--- WORK TO BE COMPLETED ---
Your answer must contain each line of the listing in which "format" appears, copied in full.

--- DATA TO PROCESS ---
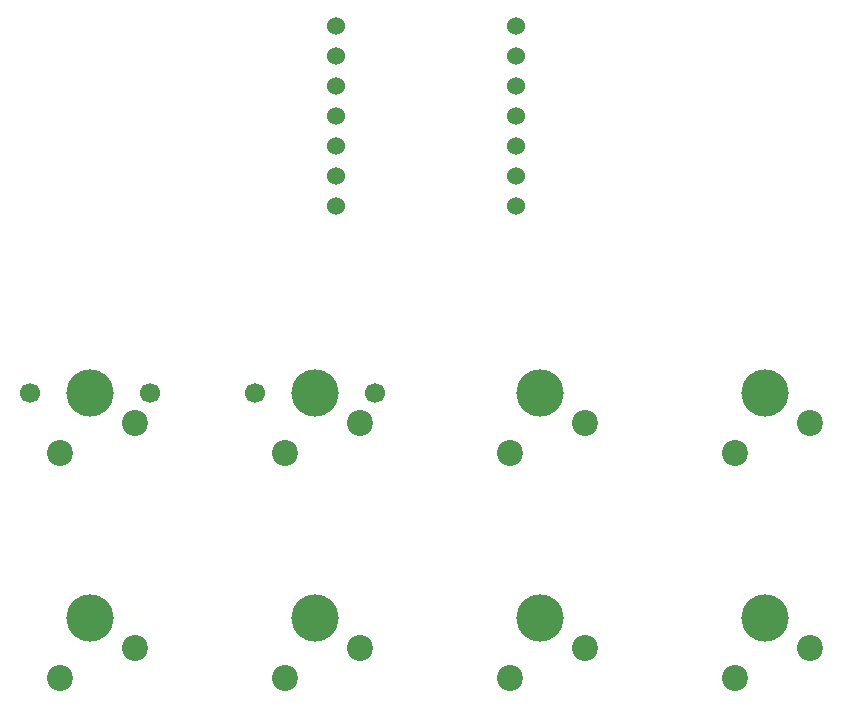
<source format=gbr>
%TF.GenerationSoftware,KiCad,Pcbnew,9.0.6*%
%TF.CreationDate,2025-12-07T16:29:36+00:00*%
%TF.ProjectId,flightsimhackpad,666c6967-6874-4736-996d-6861636b7061,rev?*%
%TF.SameCoordinates,Original*%
%TF.FileFunction,Soldermask,Bot*%
%TF.FilePolarity,Negative*%
%FSLAX46Y46*%
G04 Gerber Fmt 4.6, Leading zero omitted, Abs format (unit mm)*
G04 Created by KiCad (PCBNEW 9.0.6) date 2025-12-07 16:29:36*
%MOMM*%
%LPD*%
G01*
G04 APERTURE LIST*
%ADD10C,4.000000*%
%ADD11C,2.200000*%
%ADD12C,1.524000*%
%ADD13C,1.700000*%
G04 APERTURE END LIST*
D10*
%TO.C,SW7*%
X128746250Y-156845000D03*
D11*
X126206250Y-161925000D03*
X132556250Y-159385000D03*
%TD*%
D12*
%TO.C,U1*%
X111442500Y-106680000D03*
X111442500Y-109220000D03*
X111442500Y-111760000D03*
X111442500Y-114300000D03*
X111442500Y-116840000D03*
X111442500Y-119380000D03*
X111442500Y-121920000D03*
X126682500Y-121920000D03*
X126682500Y-119380000D03*
X126682500Y-116840000D03*
X126682500Y-114300000D03*
X126682500Y-111760000D03*
X126682500Y-109220000D03*
X126682500Y-106680000D03*
%TD*%
D10*
%TO.C,SW3*%
X128746250Y-137795000D03*
D11*
X126206250Y-142875000D03*
X132556250Y-140335000D03*
%TD*%
D10*
%TO.C,SW6*%
X109696250Y-156845000D03*
D11*
X107156250Y-161925000D03*
X113506250Y-159385000D03*
%TD*%
D13*
%TO.C,SW2*%
X114776250Y-137795000D03*
D10*
X109696250Y-137795000D03*
D13*
X104616250Y-137795000D03*
D11*
X107156250Y-142875000D03*
X113506250Y-140335000D03*
%TD*%
D13*
%TO.C,SW1*%
X95726250Y-137795000D03*
D10*
X90646250Y-137795000D03*
D13*
X85566250Y-137795000D03*
D11*
X88106250Y-142875000D03*
X94456250Y-140335000D03*
%TD*%
D10*
%TO.C,SW4*%
X147796250Y-137795000D03*
D11*
X145256250Y-142875000D03*
X151606250Y-140335000D03*
%TD*%
D10*
%TO.C,SW5*%
X90646250Y-156845000D03*
D11*
X88106250Y-161925000D03*
X94456250Y-159385000D03*
%TD*%
D10*
%TO.C,SW8*%
X147796250Y-156845000D03*
D11*
X145256250Y-161925000D03*
X151606250Y-159385000D03*
%TD*%
M02*

</source>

--- RESULT FOR THIS EXERCISE ---
<source format=gbr>
G04 Gerber Fmt 4.6, Leading zero omitted, Abs format (unit mm)*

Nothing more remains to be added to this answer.